Exercise description: I need the number of lines in the following entries that hold the word "ball", and no other text.

Available records:
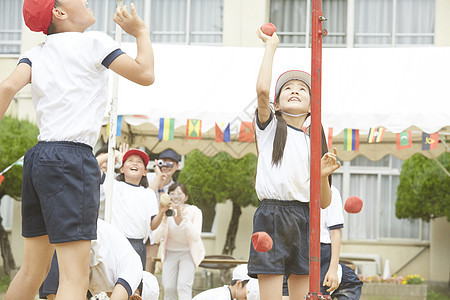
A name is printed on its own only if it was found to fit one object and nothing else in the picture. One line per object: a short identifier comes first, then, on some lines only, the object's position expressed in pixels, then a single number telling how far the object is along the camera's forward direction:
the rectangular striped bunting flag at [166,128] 10.93
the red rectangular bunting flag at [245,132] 10.95
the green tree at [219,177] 18.76
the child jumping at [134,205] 9.93
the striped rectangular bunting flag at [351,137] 10.96
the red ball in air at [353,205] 5.53
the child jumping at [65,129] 4.41
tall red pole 4.35
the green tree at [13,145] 18.30
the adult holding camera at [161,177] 12.03
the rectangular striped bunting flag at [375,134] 10.82
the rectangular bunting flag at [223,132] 10.95
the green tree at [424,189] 17.92
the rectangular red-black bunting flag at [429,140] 10.78
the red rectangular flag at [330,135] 10.75
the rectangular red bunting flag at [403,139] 10.99
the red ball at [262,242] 4.92
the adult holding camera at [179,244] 12.07
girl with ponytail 5.51
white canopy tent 10.90
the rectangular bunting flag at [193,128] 11.01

Exercise result: 2